>>>>

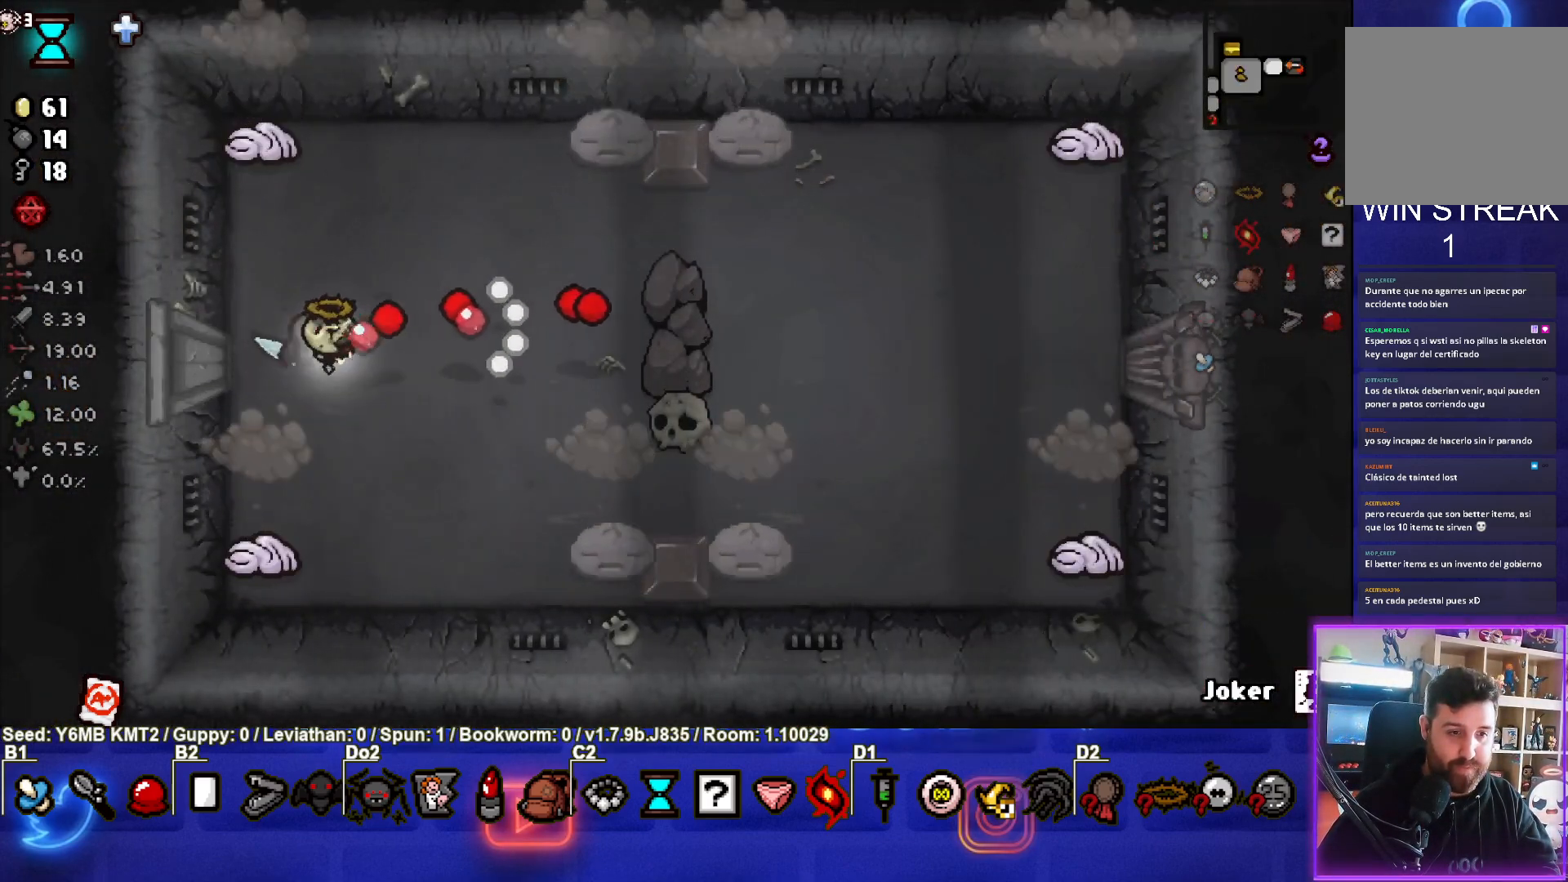
{"buttons": ["SQUARE"], "left_stick": "up", "events": [[50, "left_stick", "right"], [67, "CIRCLE", "up"], [183, "left_stick", "up"], [483, "SQUARE", "down"]]}
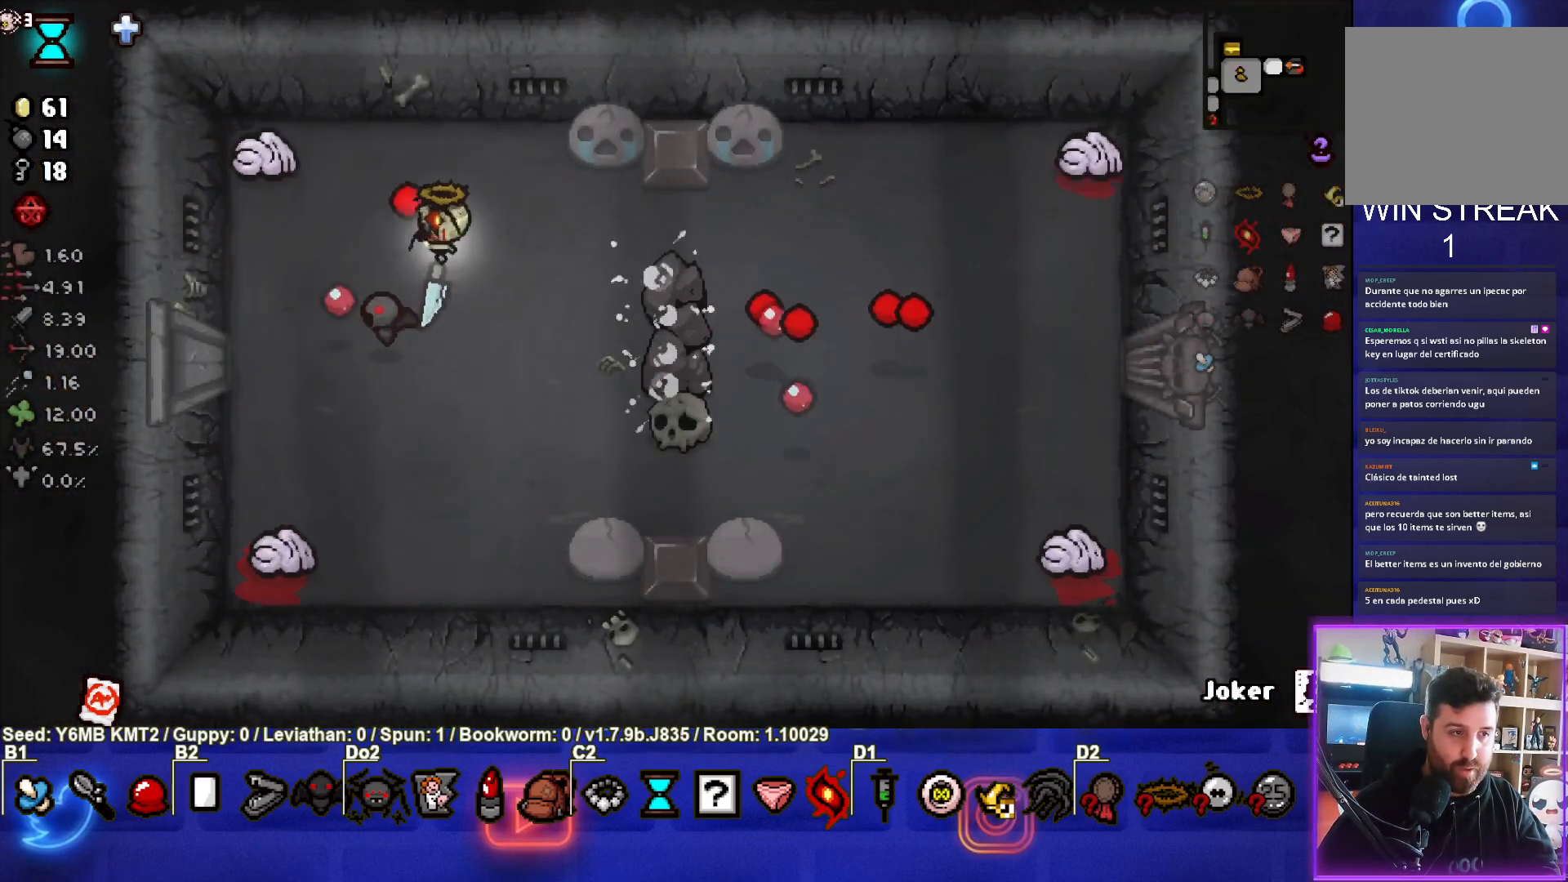
{"buttons": ["SQUARE"], "left_stick": "down", "events": [[67, "left_stick", "center"], [150, "left_stick", "down"], [333, "left_stick", "center"], [483, "left_stick", "down"]]}
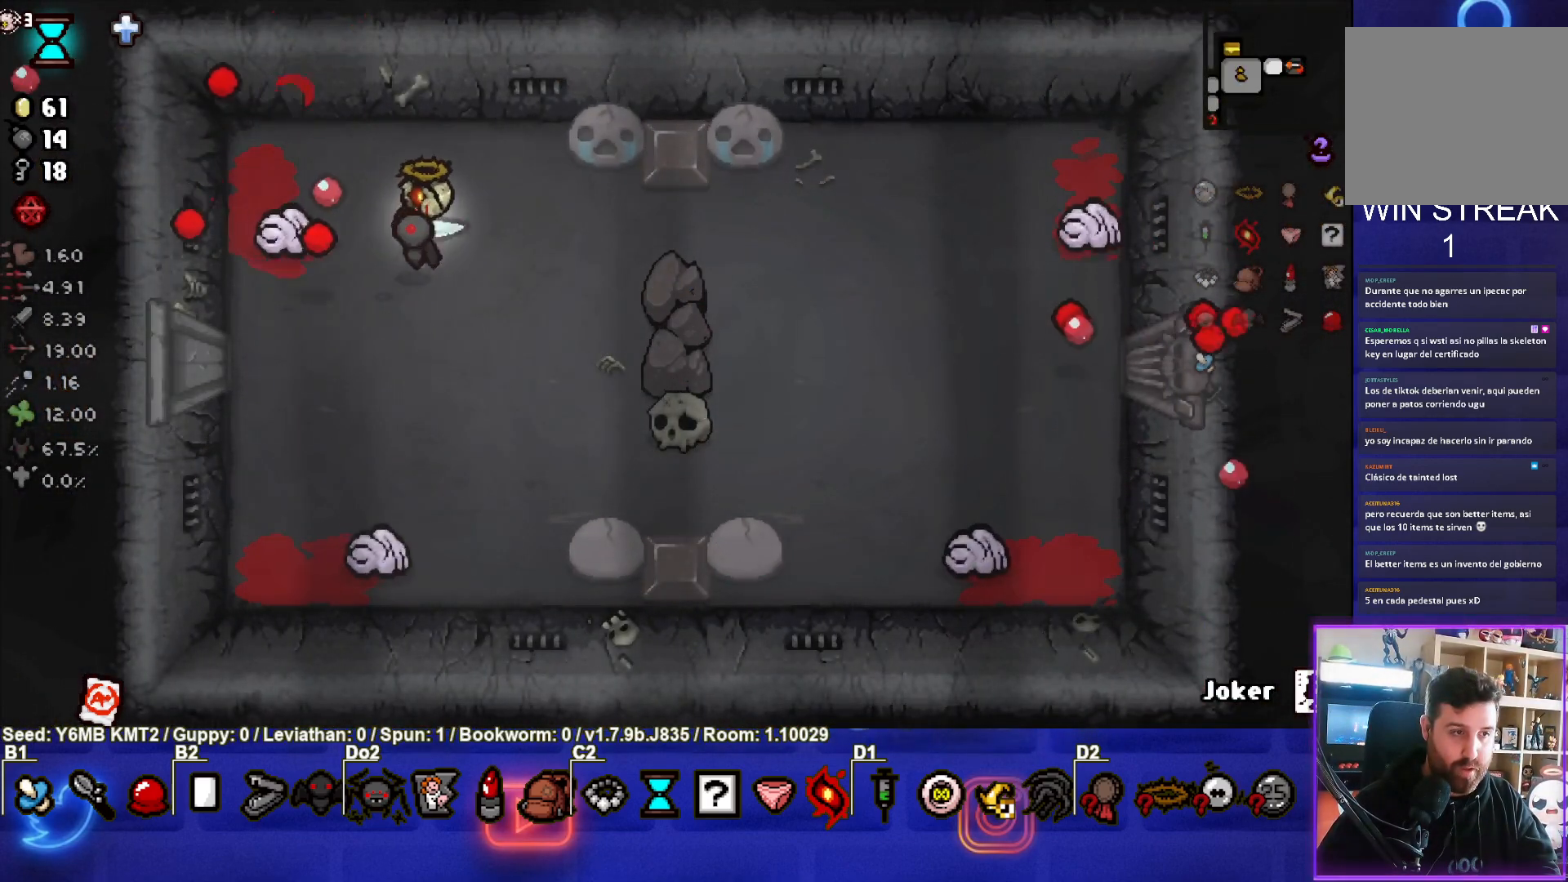
{"buttons": ["CROSS"], "left_stick": "left", "events": [[133, "left_stick", "center"], [183, "SQUARE", "up"], [183, "left_stick", "right"], [267, "left_stick", "down"], [317, "CROSS", "down"], [400, "left_stick", "left"]]}
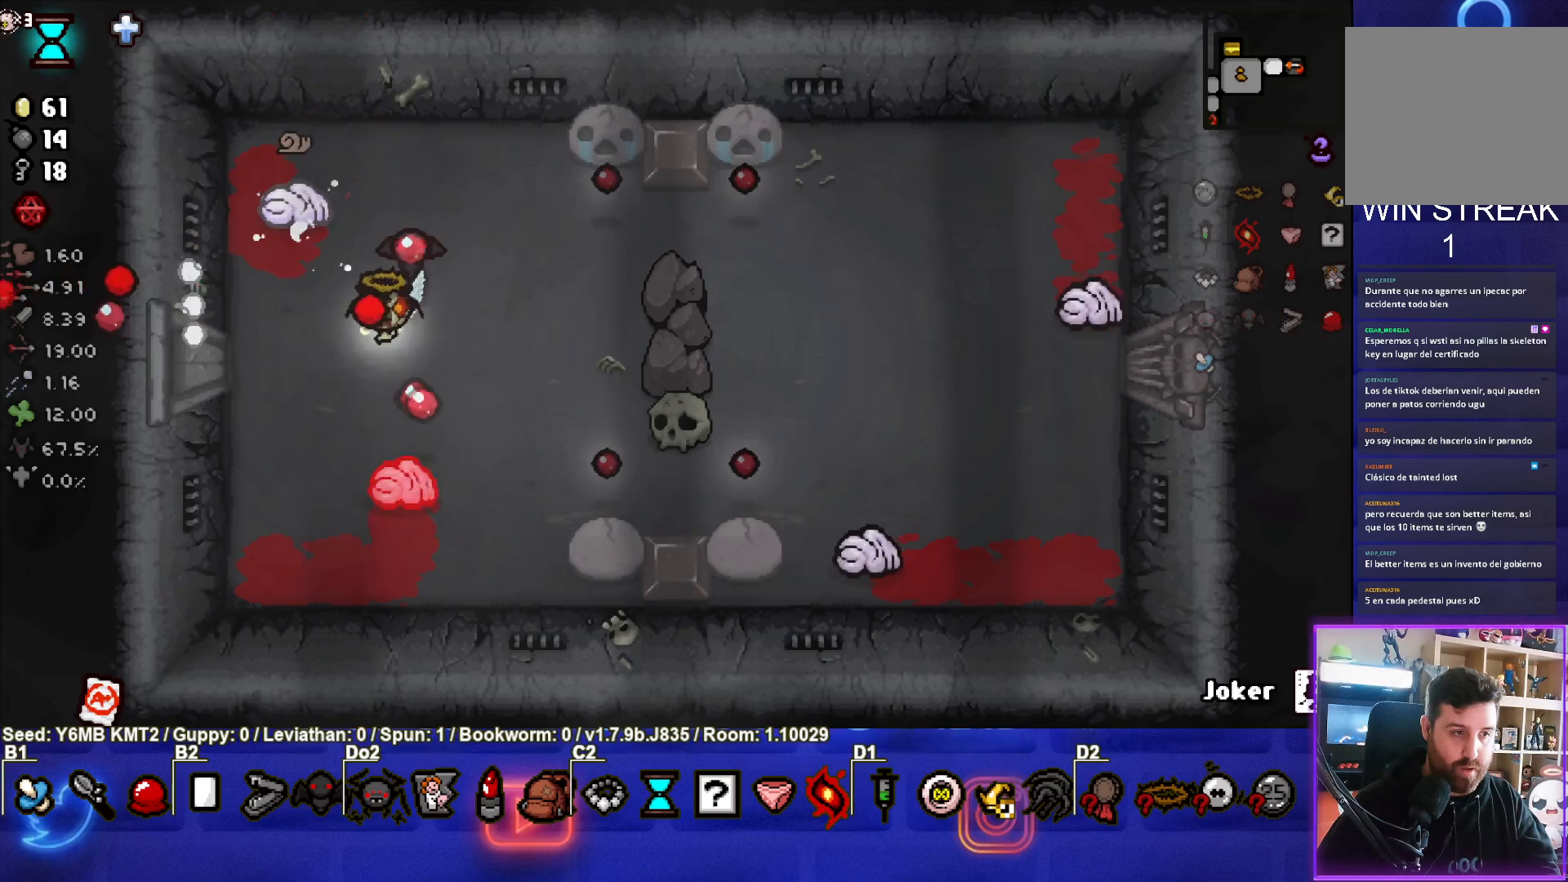
{"buttons": ["CIRCLE"], "left_stick": "center", "events": [[150, "CROSS", "up"], [183, "left_stick", "down-left"], [217, "CIRCLE", "down"], [367, "left_stick", "center"]]}
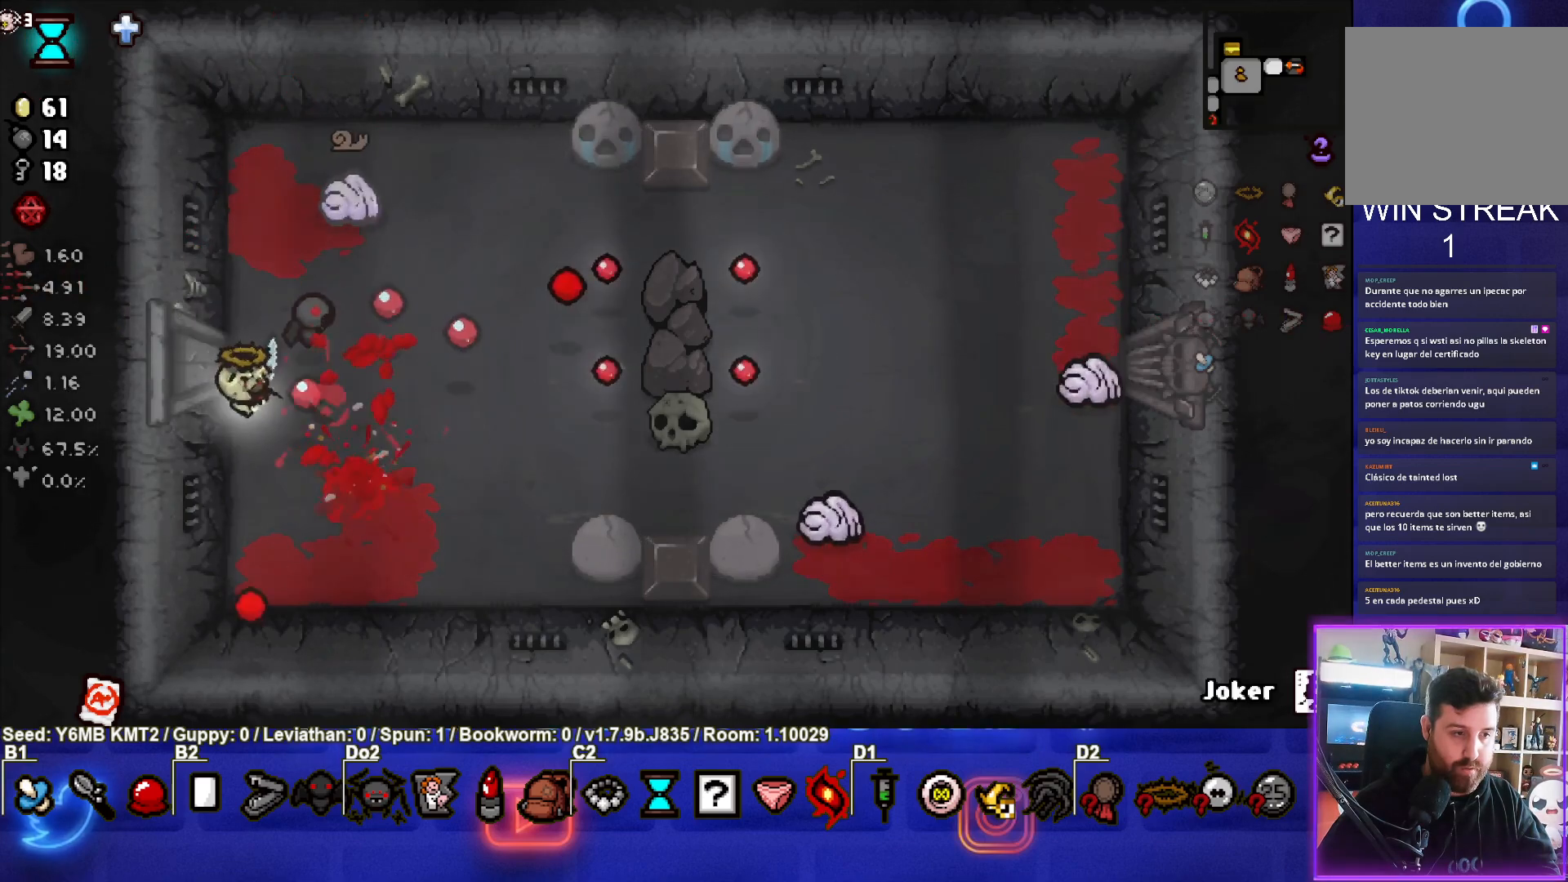
{"buttons": ["CIRCLE"], "left_stick": "up", "events": [[67, "left_stick", "left"], [150, "left_stick", "up"]]}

<<<<

• **Work order**: With the pictures set aside, copy each line above as written.

• **Reply to the exercise**:
{"buttons": ["SQUARE"], "left_stick": "up", "events": [[50, "left_stick", "right"], [67, "CIRCLE", "up"], [183, "left_stick", "up"], [483, "SQUARE", "down"]]}
{"buttons": ["SQUARE"], "left_stick": "down", "events": [[67, "left_stick", "center"], [150, "left_stick", "down"], [333, "left_stick", "center"], [483, "left_stick", "down"]]}
{"buttons": ["CROSS"], "left_stick": "left", "events": [[133, "left_stick", "center"], [183, "SQUARE", "up"], [183, "left_stick", "right"], [267, "left_stick", "down"], [317, "CROSS", "down"], [400, "left_stick", "left"]]}
{"buttons": ["CIRCLE"], "left_stick": "center", "events": [[150, "CROSS", "up"], [183, "left_stick", "down-left"], [217, "CIRCLE", "down"], [367, "left_stick", "center"]]}
{"buttons": ["CIRCLE"], "left_stick": "up", "events": [[67, "left_stick", "left"], [150, "left_stick", "up"]]}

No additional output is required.